L’État ne peut pas et baisser les impôts et augmenter les prestations sociales et les services publics. L’État doit être géré aussi sérieusement et rationnellement qu’une entreprise.
L’État français, c’est 63 millions d’actionnaires individuels, 1 200 milliards d’euros de dettes, aucun dividende depuis 30 ans et un taux de croissance qui ne ferait rougir que nous.
Il faut donc arrêter de taxer à outrance ceux qui réussissent, d’entretenir sans rien demander en retour, et d’oublier cette classe moyenne - toujours assez riche pour payer des impôts mais jamais assez pauvre pour en bénéficier.
Plus généralement, la France doit se réformer en profondeur et rompre avec les politiques-rustines. Elle doit repenser ce qui a fait pendant trente ans le succès de notre modèle social.

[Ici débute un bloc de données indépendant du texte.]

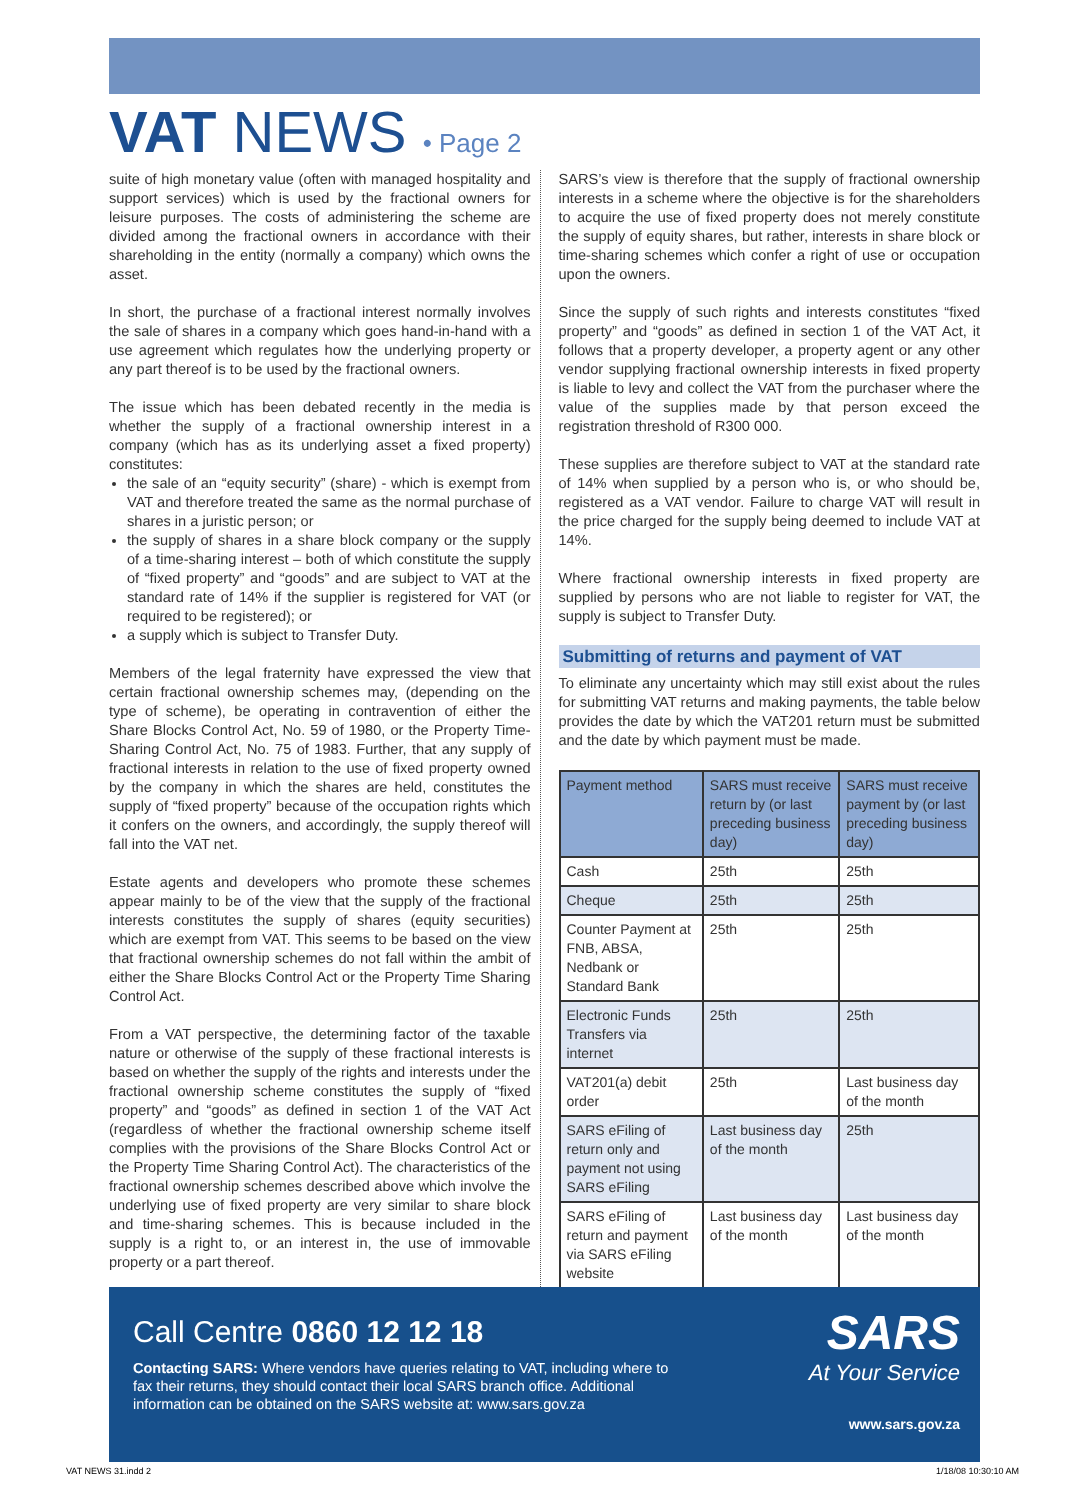VAT NEWS • Page 2
suite of high monetary value (often with managed hospitality and support services) which is used by the fractional owners for leisure purposes. The costs of administering the scheme are divided among the fractional owners in accordance with their shareholding in the entity (normally a company) which owns the asset.
In short, the purchase of a fractional interest normally involves the sale of shares in a company which goes hand-in-hand with a use agreement which regulates how the underlying property or any part thereof is to be used by the fractional owners.
The issue which has been debated recently in the media is whether the supply of a fractional ownership interest in a company (which has as its underlying asset a fixed property) constitutes:
the sale of an “equity security” (share) - which is exempt from VAT and therefore treated the same as the normal purchase of shares in a juristic person; or
the supply of shares in a share block company or the supply of a time-sharing interest – both of which constitute the supply of “fixed property” and “goods” and are subject to VAT at the standard rate of 14% if the supplier is registered for VAT (or required to be registered); or
a supply which is subject to Transfer Duty.
Members of the legal fraternity have expressed the view that certain fractional ownership schemes may, (depending on the type of scheme), be operating in contravention of either the Share Blocks Control Act, No. 59 of 1980, or the Property Time-Sharing Control Act, No. 75 of 1983. Further, that any supply of fractional interests in relation to the use of fixed property owned by the company in which the shares are held, constitutes the supply of “fixed property” because of the occupation rights which it confers on the owners, and accordingly, the supply thereof will fall into the VAT net.
Estate agents and developers who promote these schemes appear mainly to be of the view that the supply of the fractional interests constitutes the supply of shares (equity securities) which are exempt from VAT. This seems to be based on the view that fractional ownership schemes do not fall within the ambit of either the Share Blocks Control Act or the Property Time Sharing Control Act.
From a VAT perspective, the determining factor of the taxable nature or otherwise of the supply of these fractional interests is based on whether the supply of the rights and interests under the fractional ownership scheme constitutes the supply of “fixed property” and “goods” as defined in section 1 of the VAT Act (regardless of whether the fractional ownership scheme itself complies with the provisions of the Share Blocks Control Act or the Property Time Sharing Control Act). The characteristics of the fractional ownership schemes described above which involve the underlying use of fixed property are very similar to share block and time-sharing schemes. This is because included in the supply is a right to, or an interest in, the use of immovable property or a part thereof.
SARS’s view is therefore that the supply of fractional ownership interests in a scheme where the objective is for the shareholders to acquire the use of fixed property does not merely constitute the supply of equity shares, but rather, interests in share block or time-sharing schemes which confer a right of use or occupation upon the owners.
Since the supply of such rights and interests constitutes “fixed property” and “goods” as defined in section 1 of the VAT Act, it follows that a property developer, a property agent or any other vendor supplying fractional ownership interests in fixed property is liable to levy and collect the VAT from the purchaser where the value of the supplies made by that person exceed the registration threshold of R300 000.
These supplies are therefore subject to VAT at the standard rate of 14% when supplied by a person who is, or who should be, registered as a VAT vendor. Failure to charge VAT will result in the price charged for the supply being deemed to include VAT at 14%.
Where fractional ownership interests in fixed property are supplied by persons who are not liable to register for VAT, the supply is subject to Transfer Duty.
Submitting of returns and payment of VAT
To eliminate any uncertainty which may still exist about the rules for submitting VAT returns and making payments, the table below provides the date by which the VAT201 return must be submitted and the date by which payment must be made.
| Payment method | SARS must receive return by (or last preceding business day) | SARS must receive payment by (or last preceding business day) |
| --- | --- | --- |
| Cash | 25th | 25th |
| Cheque | 25th | 25th |
| Counter Payment at FNB, ABSA, Nedbank or Standard Bank | 25th | 25th |
| Electronic Funds Transfers via internet | 25th | 25th |
| VAT201(a) debit order | 25th | Last business day of the month |
| SARS eFiling of return only and payment not using SARS eFiling | Last business day of the month | 25th |
| SARS eFiling of return and payment via SARS eFiling website | Last business day of the month | Last business day of the month |
Call Centre 0860 12 12 18
Contacting SARS: Where vendors have queries relating to VAT, including where to fax their returns, they should contact their local SARS branch office. Additional information can be obtained on the SARS website at: www.sars.gov.za
SARS
At Your Service
www.sars.gov.za
VAT NEWS 31.indd 2 1/18/08 10:30:10 AM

Car aujourd’hui, notre modèle n’est efficace que pour rendre les pauvres toujours plus pauvres, les classes moyennes toujours plus oubliées du système et les riches toujours plus taxés.
Pour que notre génération ne soit pas cette génération sacrifiée dont on parle tant, et ainsi éviter que pour la première fois dans l’histoire de l’humanité, une nouvelle génération n’hérite d’un monde pire qu’avant, nous devons réagir au plus vite.
L’ultimatum est lancé, nous avons moins de vingt ans pour inverser la tendance écologique, moins de dix ans pour équilibrer nos comptes de retraite avant la banqueroute. Alors aujourd’hui, faisons changer les mentalités et la France changera.
Nous voilà devenus, aujourd’hui, ce que Jules-Paul Tardivel, journaliste canadien de la deuxième moitié du XIXe siècle, appelait de « vrais patriotes ». « Le vrai patriote, disait-il, s’inquiète non du poste qu’il doit occuper dans la patrie, mais du rang que la patrie doit atteindre parmi les nations ».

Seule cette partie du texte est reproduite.